Third, children often cough weakly but they are prone to silent aspiration. Thus, virus in the sputum or saliva may enter the gastrointestinal tract through swallowing, which could explain why children shed virus in their stool.

Although a positive PCR result cannot confirm the presence of live viruses, because of the novel nature of this new virus and disease and the fact that studies have confirmed that SARS can be transmitted through aerosols, treating nucleic acid-positive PCR results in stool as evidence of continued infection would be prudent. Because children show less susceptibility to SARS-CoV and have milder symptom than adults, evaluating the stool PCR results of children is an important step in controlling infection.

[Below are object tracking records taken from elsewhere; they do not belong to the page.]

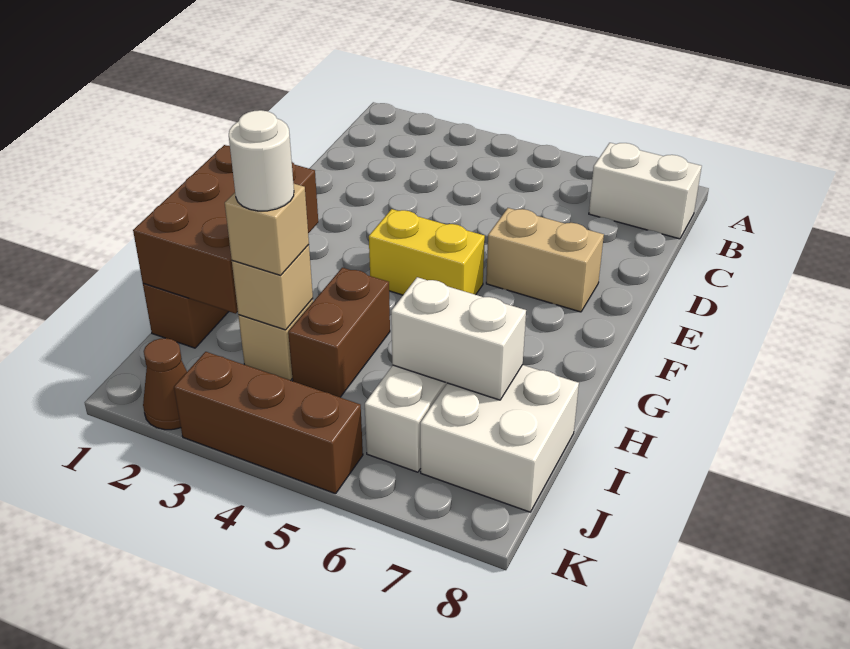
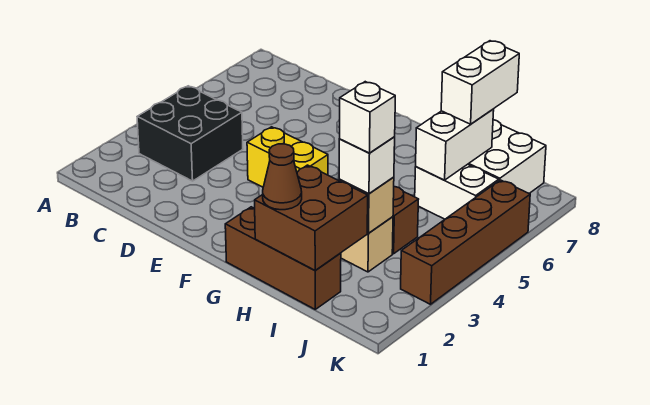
none -> black 2x2 brick [137,86,243,181]
white 1x2 brick [589,143,702,239] -> white 1x2 brick moved to [441,41,519,124]
tan 1x2 brick [486,208,604,312] -> none
yellow 1x2 brick [369,209,485,295] -> yellow 1x2 brick turned to [247,127,328,187]
brown 2x3 brick [133,145,318,314] -> brown 2x2 brick [255,165,368,270]
tan 1x1 brick [225,183,309,275] -> white 1x1 brick [339,137,395,194]
white 1x1 round brick [229,110,294,211] -> white 1x1 brick [340,82,395,153]
brown 1x1 cone [143,338,187,430] -> brown 1x1 cone moved to [263,144,302,210]
brown 1x3 brick [174,352,363,494] -> brown 1x4 brick [401,180,530,304]

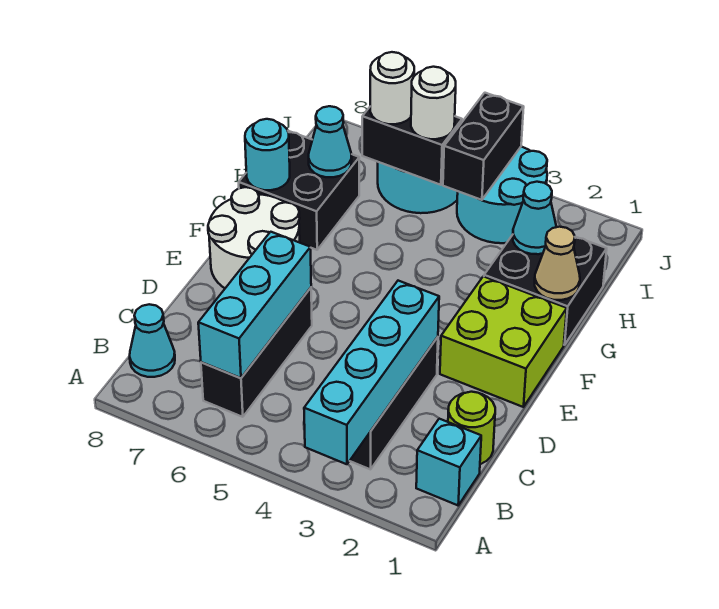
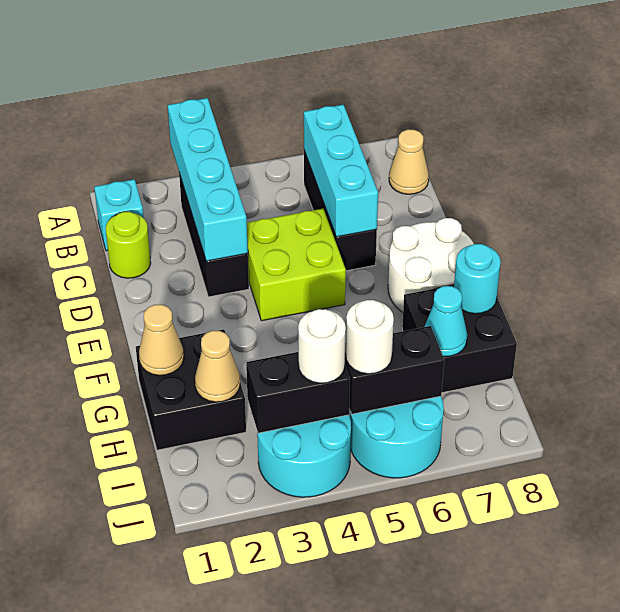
cyan 1x1 cone [130,304,175,377] -> tan 1x1 cone [389,129,429,194]
lime 2x2 brick [440,276,567,407] -> lime 2x2 brick moved to [247,209,346,321]
cyan 1x1 cone [513,182,556,254] -> tan 1x1 cone [195,331,240,402]
black 1x2 brick [443,93,524,200] -> black 1x2 brick turned to [246,352,350,433]
white 1x1 round brick [370,52,414,124] -> white 1x1 round brick moved to [298,309,346,383]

Our report presents a number of limitations. Because we only presented eight patients with mild to moderateinfection, the data obtained may not be generalizable to all cases, especially severe ones. Second, lopinavir/ritonavir was used only in adult patients; as such, its role in children cannot be determined. Third, we cannot estimate the exact time at which the patients were exposed to the virus and when they began to shed the virus in their feces. Such data are urgently needed to understand the SARS-CoV-2 virus better and implement the necessary control strategies as early as possible.

The results of the present study revealed the novel finding that SARS-CoV-2 can be shed in the stool of some convalescent-phase patients. Thus, discharge criteria should be carefully evaluated, especially among children. Discharge of patients still infected with SARS-CoV-2 could increase the risk of infection to the public. Thus, patients should be released only after all their specimens are negative to reduce possible infection. Our results enhance the current knowledge on this emerging infectious disease and offer implications for clinical diagnostics and infection control.

Financial support

No financial support relevant to this article was provided.

Declaration of Competing Interest

All authors report no conflicts of interest relevant to this article.